> **EXERCISE DATA**

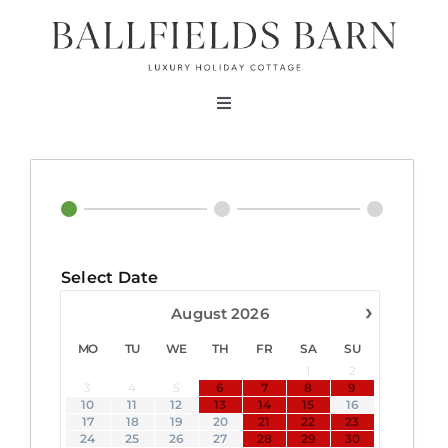
Skip
to
content
Toggle
Navigation
About
The Barn
Select Date
Testimonials
›
August
2026
MO
TU
WE
TH
FR
SA
SU
Bookings
1
2
3
4
5
6
7
8
9
10
11
12
13
14
15
16
Contact Us
17
18
19
20
21
22
23
24
25
26
27
28
29
30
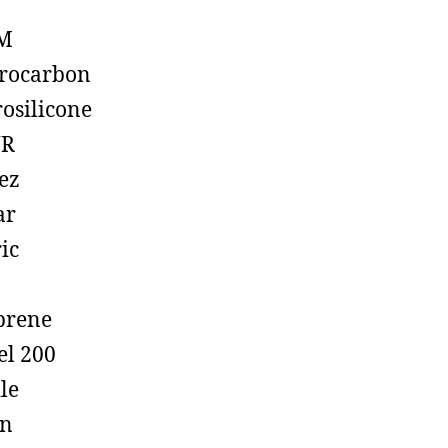
M
rocarbon
rosilicone
R
ez
ar
ic
prene
el 200
ile
on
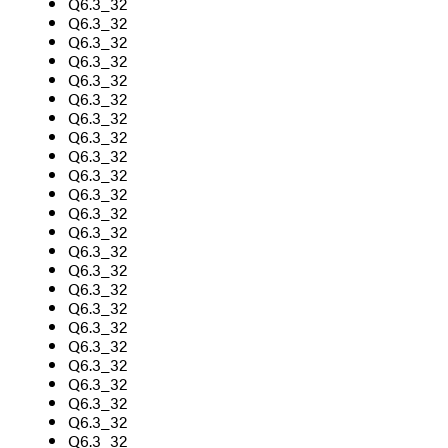
Q6.3_32
Q6.3_32
Q6.3_32
Q6.3_32
Q6.3_32
Q6.3_32
Q6.3_32
Q6.3_32
Q6.3_32
Q6.3_32
Q6.3_32
Q6.3_32
Q6.3_32
Q6.3_32
Q6.3_32
Q6.3_32
Q6.3_32
Q6.3_32
Q6.3_32
Q6.3_32
Q6.3_32
Q6.3_32
Q6.3_32
Q6.3_32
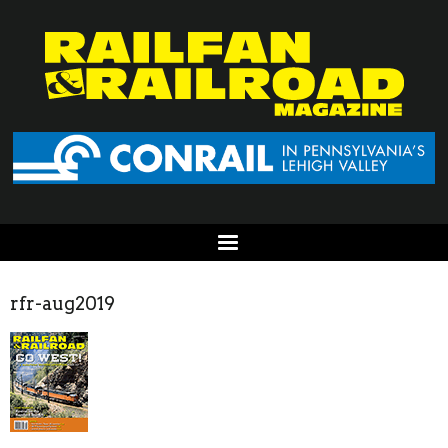
rfr-aug2019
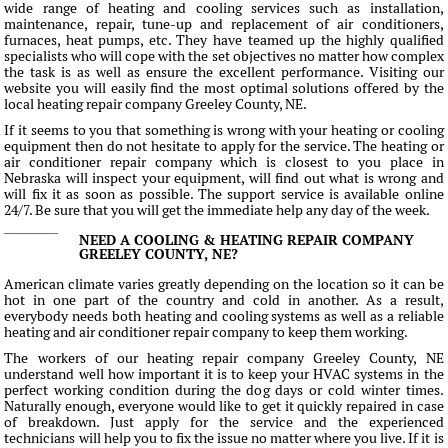
wide range of heating and cooling services such as installation,
maintenance, repair, tune-up and replacement of air conditioners,
furnaces, heat pumps, etc. They have teamed up the highly qualified
specialists who will cope with the set objectives no matter how complex
the task is as well as ensure the excellent performance. Visiting our
website you will easily find the most optimal solutions offered by the
local heating repair company Greeley County, NE.
If it seems to you that something is wrong with your heating or cooling
equipment then do not hesitate to apply for the service. The heating or
air conditioner repair company which is closest to you place in
Nebraska will inspect your equipment, will find out what is wrong and
will fix it as soon as possible. The support service is available online
24/7. Be sure that you will get the immediate help any day of the week.
NEED A COOLING & HEATING REPAIR COMPANY
GREELEY COUNTY, NE?
American climate varies greatly depending on the location so it can be
hot in one part of the country and cold in another. As a result,
everybody needs both heating and cooling systems as well as a reliable
heating and air conditioner repair company to keep them working.
The workers of our heating repair company Greeley County, NE
understand well how important it is to keep your HVAC systems in the
perfect working condition during the dog days or cold winter times.
Naturally enough, everyone would like to get it quickly repaired in case
of breakdown. Just apply for the service and the experienced
technicians will help you to fix the issue no matter where you live. If it is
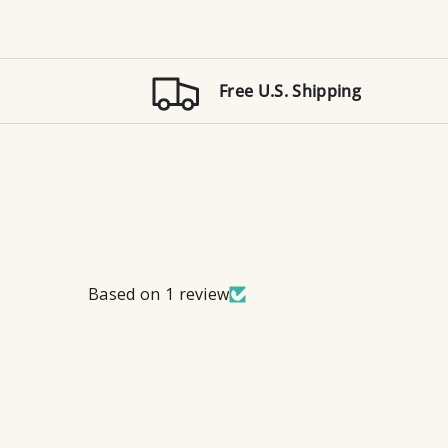
Free U.S. Shipping
Based on 1 review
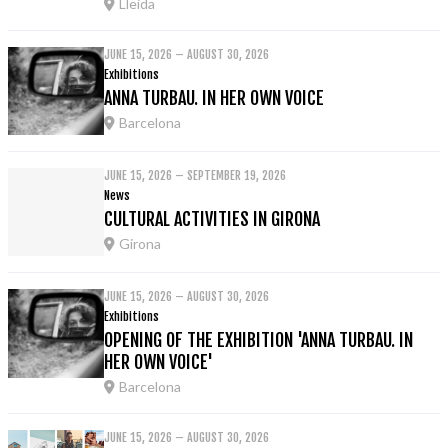
Lleida
JUNE 15, 2026 – AUGUST 30, 2026
Exhibitions
ANNA TURBAU. IN HER OWN VOICE
Barcelona
JUNE 15, 2026 – SEPTEMBER 19, 2026
News
CULTURAL ACTIVITIES IN GIRONA
Girona
JUNE 15, 2026 – AUGUST 30, 2026
Exhibitions
OPENING OF THE EXHIBITION 'ANNA TURBAU. IN
HER OWN VOICE'
Barcelona
JUNE 15, 2026 – AUGUST 30, 2026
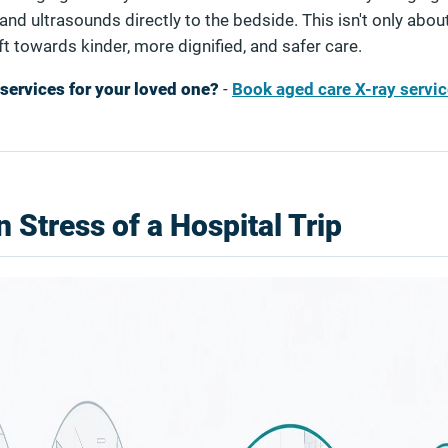
and ultrasounds directly to the bedside. This isn't only abou
shift towards kinder, more dignified, and safer care.
services for your loved one?
-
Book aged care X-ray servic
 Stress of a Hospital Trip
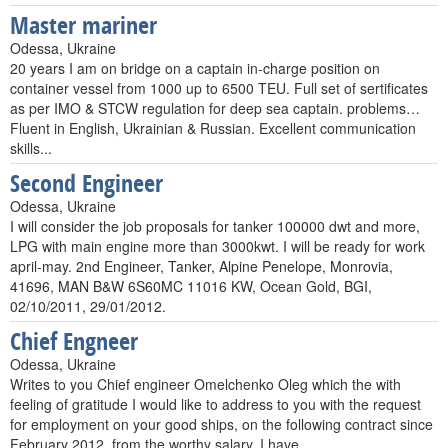
Master mariner
Odessa, Ukraine
20 years I am on bridge on a captain in-charge position on
container vessel from 1000 up to 6500 TEU. Full set of sertificates
as per IMO & STCW regulation for deep sea captain. problems…
Fluent in English, Ukrainian & Russian. Excellent communication
skills...
Second Engineer
Odessa, Ukraine
I will consider the job proposals for tanker 100000 dwt and more,
LPG with main engine more than 3000kwt. I will be ready for work
april-may. 2nd Engineer, Tanker, Alpine Penelope, Monrovia,
41696, MAN B&W 6S60MC 11016 KW, Ocean Gold, BGI,
02/10/2011, 29/01/2012.
Chief Engneer
Odessa, Ukraine
Writes to you Chief engineer Omelchenko Oleg which the with
feeling of gratitude I would like to address to you with the request
for employment on your good ships, on the following contract since
February 2012, from the worthy salary. I have…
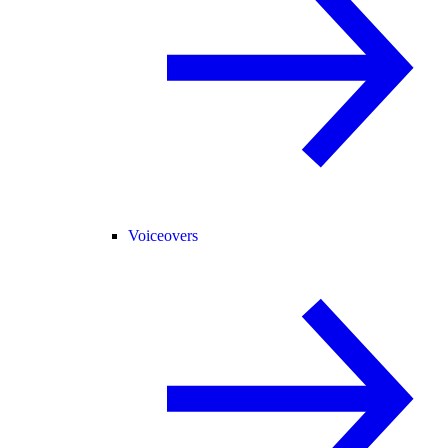
Voiceovers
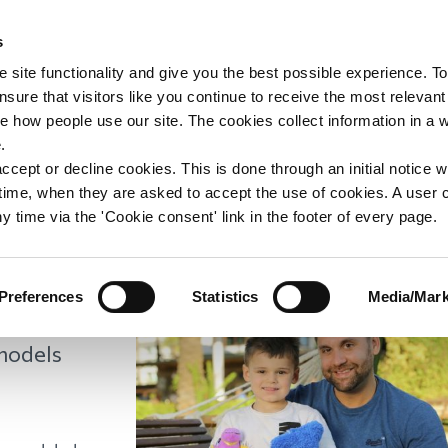
s
upport
Support WAY
Shop
News
Contact us
 site functionality and give you the best possible experience. To
sure that visitors like you continue to receive the most relevant
e how people use our site. The cookies collect information in a 
: Ric's Story
.
ccept or decline cookies. This is done through an initial notice 
st time, when they are asked to accept the use of cookies. A user
y time via the 'Cookie consent' link in the footer of every page.
 year is
Preferences
Statistics
Media/Mark
alendar is
 models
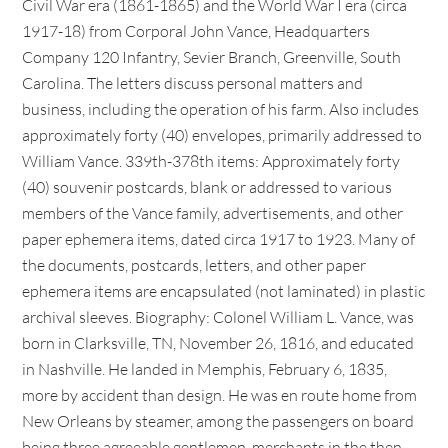
Civil War era (1861-1865) and the World War I era (circa
1917-18) from Corporal John Vance, Headquarters
Company 120 Infantry, Sevier Branch, Greenville, South
Carolina. The letters discuss personal matters and
business, including the operation of his farm. Also includes
approximately forty (40) envelopes, primarily addressed to
William Vance. 339th-378th items: Approximately forty
(40) souvenir postcards, blank or addressed to various
members of the Vance family, advertisements, and other
paper ephemera items, dated circa 1917 to 1923. Many of
the documents, postcards, letters, and other paper
ephemera items are encapsulated (not laminated) in plastic
archival sleeves. Biography: Colonel William L. Vance, was
born in Clarksville, TN, November 26, 1816, and educated
in Nashville. He landed in Memphis, February 6, 1835,
more by accident than design. He was en route home from
New Orleans by steamer, among the passengers on board
being three agreeable gentlemen, merchants in the then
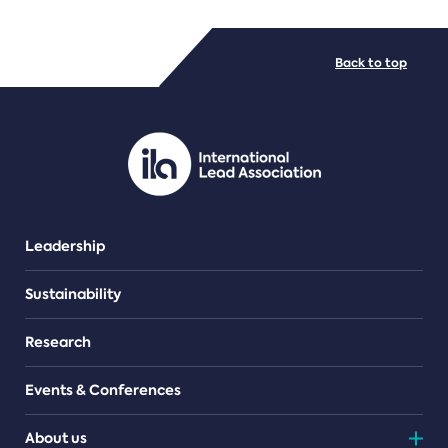
FILE TYPES
Back to top
PDF/document
Leadership
Sustainability
Research
Events & Conferences
About us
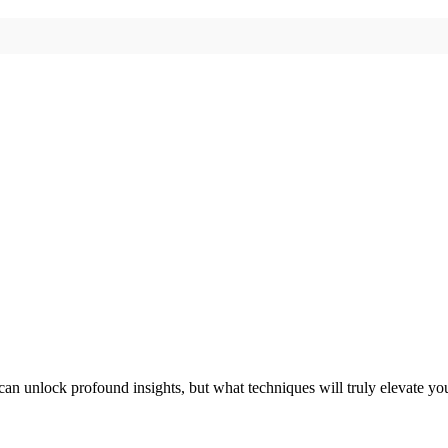
 can unlock profound insights, but what techniques will truly elevate yo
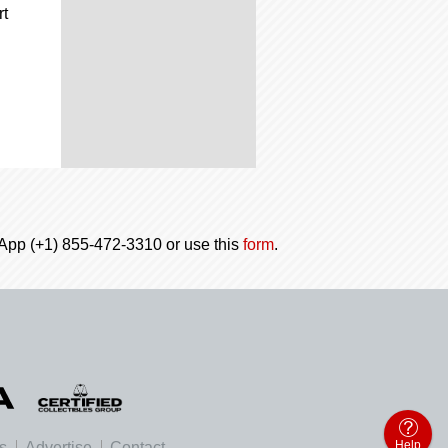
rt
tsApp (+1) 855-472-3310 or use this
form
.
Help
es
Advertise
Contact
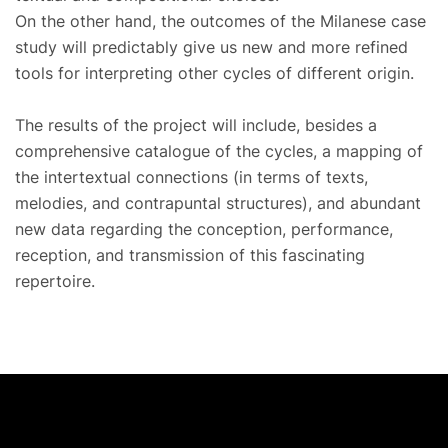
On the other hand, the outcomes of the Milanese case
study will predictably give us new and more refined
tools for interpreting other cycles of different origin.
The results of the project will include, besides a
comprehensive catalogue of the cycles, a mapping of
the intertextual connections (in terms of texts,
melodies, and contrapuntal structures), and abundant
new data regarding the conception, performance,
reception, and transmission of this fascinating
repertoire.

> **PROBLEM STATEMENT**
Collect each line of the material above that contains the word "then".

> **PROBLEM SOLUTION**
equipment then do not hesitate to apply for the service. The heating or
being three agreeable gentlemen, merchants in the then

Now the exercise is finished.